(Extracted records Opens)
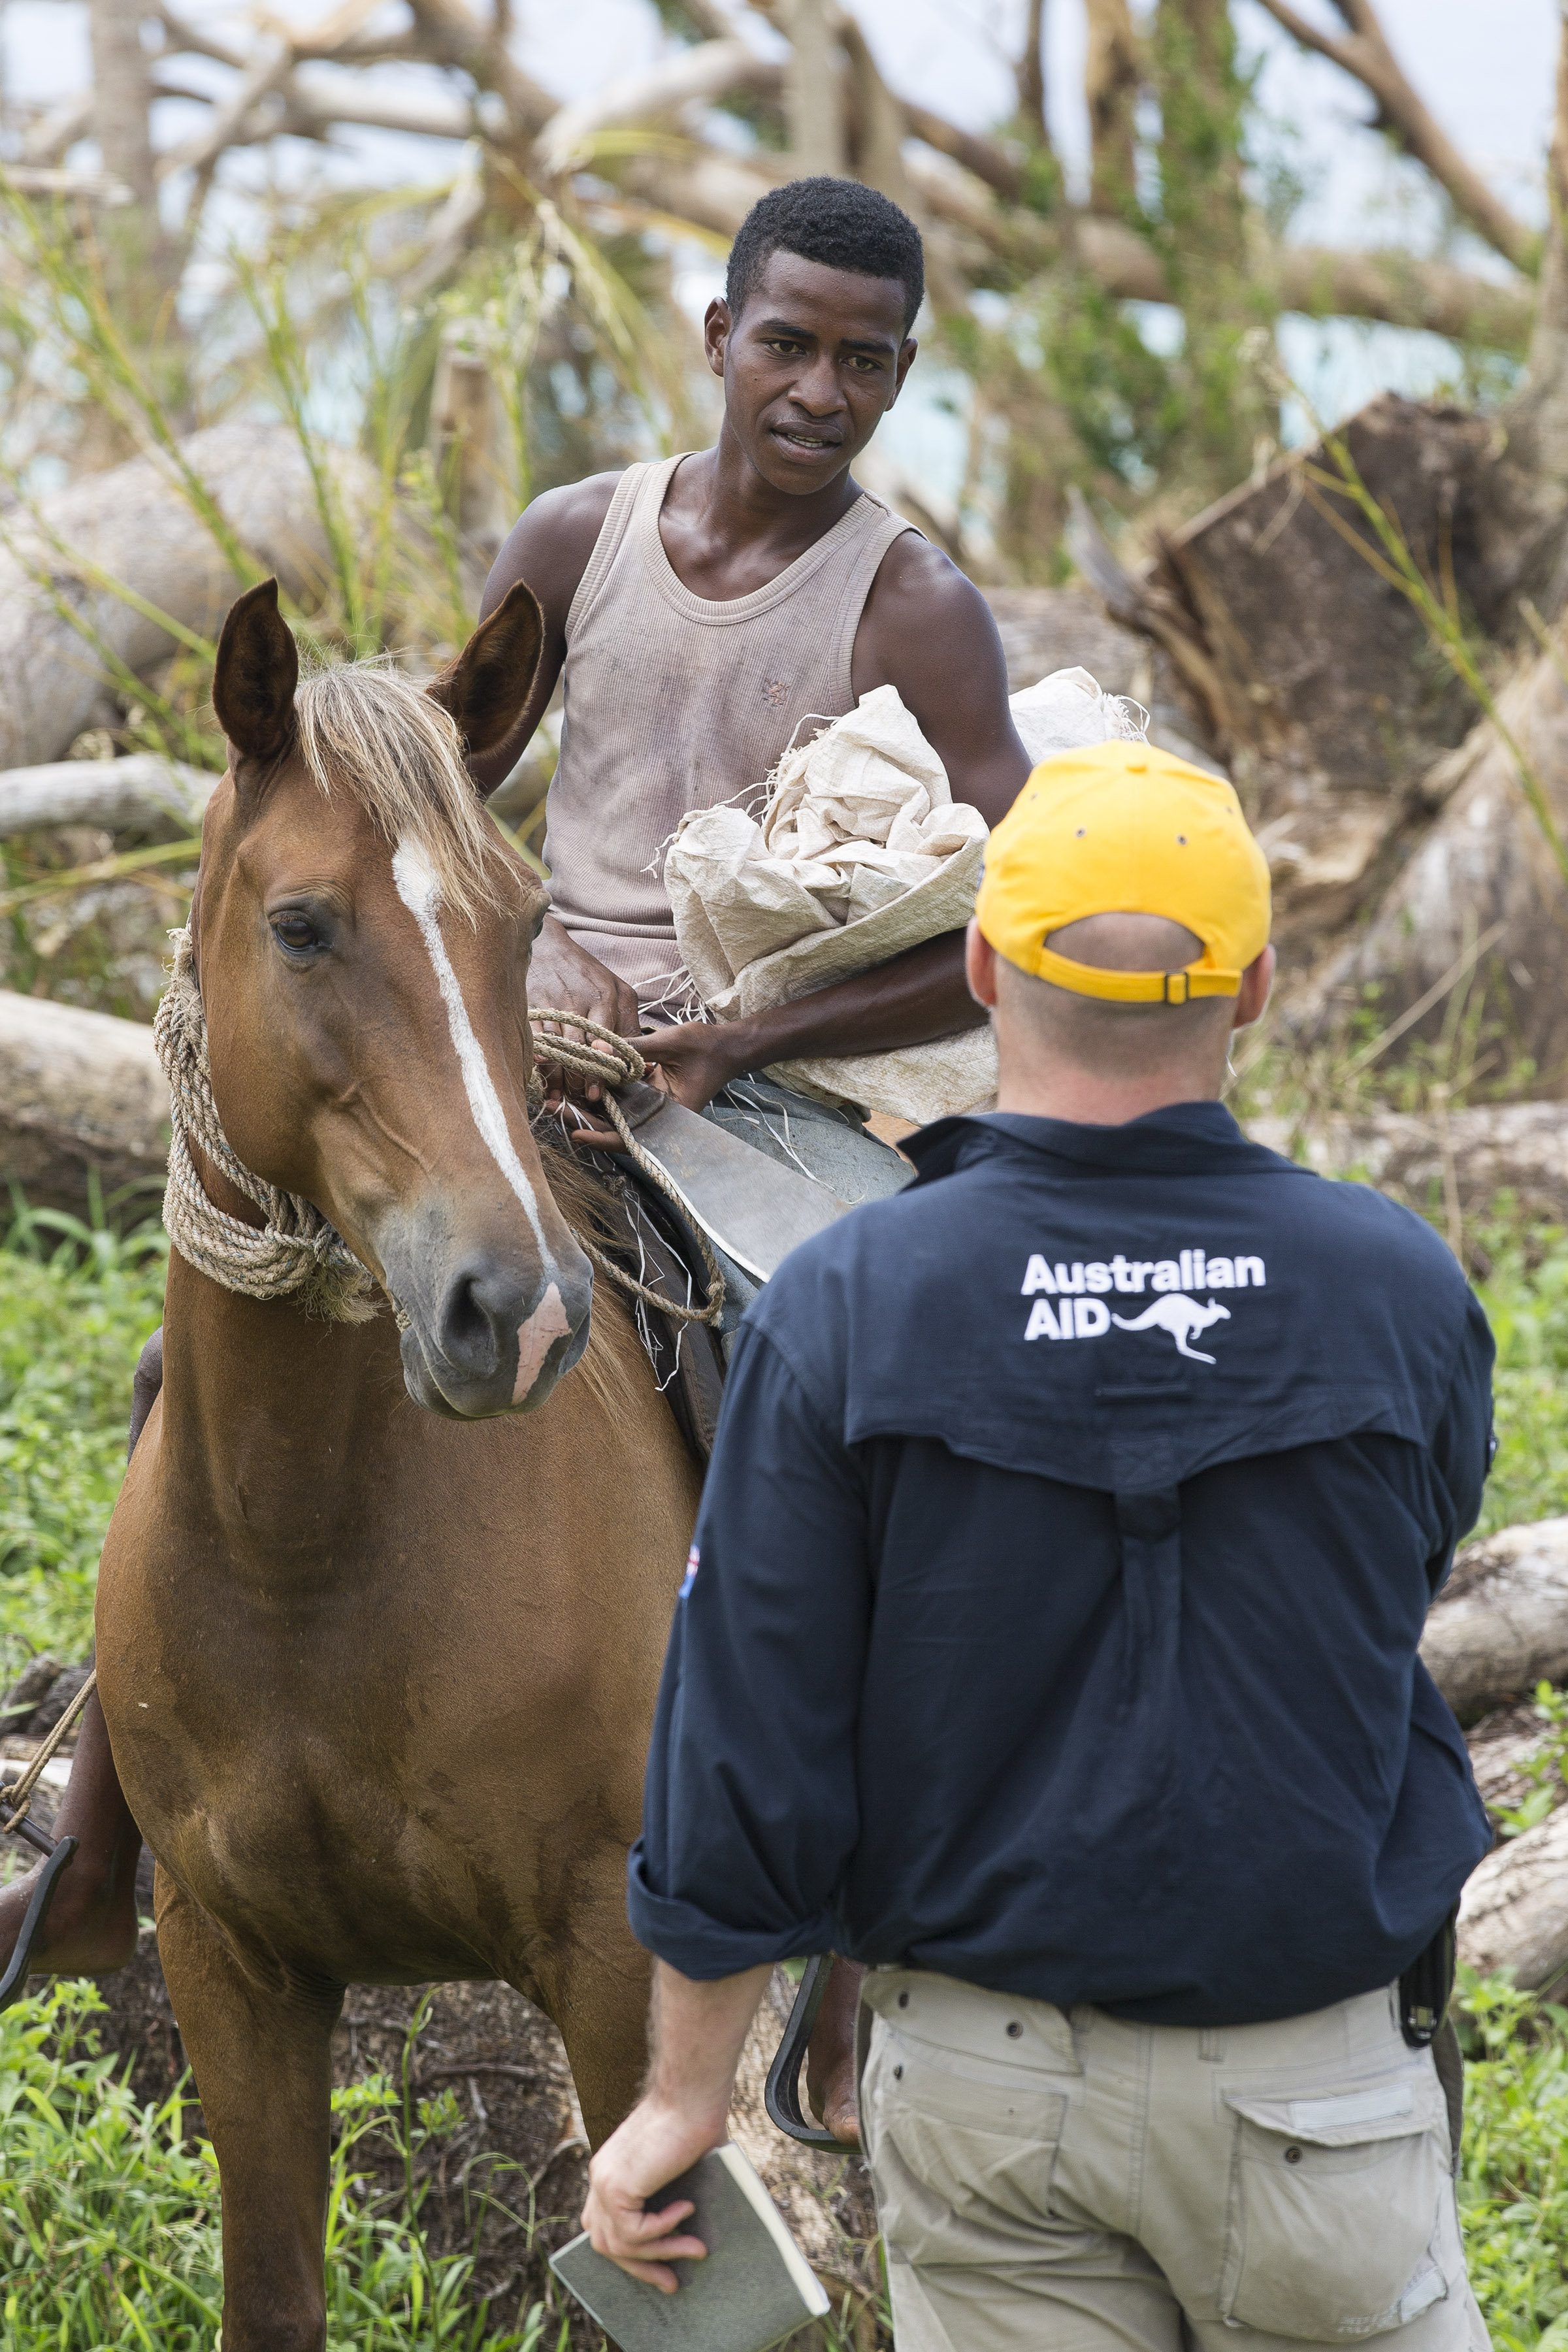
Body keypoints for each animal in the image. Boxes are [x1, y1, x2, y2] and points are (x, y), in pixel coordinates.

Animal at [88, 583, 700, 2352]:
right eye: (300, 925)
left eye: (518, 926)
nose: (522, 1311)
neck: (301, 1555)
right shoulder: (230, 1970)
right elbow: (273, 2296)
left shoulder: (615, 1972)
(Extracted records Closes)
Task requirements: Copy out all of the listing word for word, but skip the images.

Reply:
Body keypoints for each animal in the image. Boxes are [x1, y1, x2, y2] and points are (x, y), in pixel coordinates.

Animal at [88, 583, 700, 2352]:
right eye: (300, 925)
left eye: (518, 926)
nose: (522, 1311)
neck: (301, 1555)
right shoulder: (230, 1970)
right elbow: (273, 2296)
left shoulder: (615, 1972)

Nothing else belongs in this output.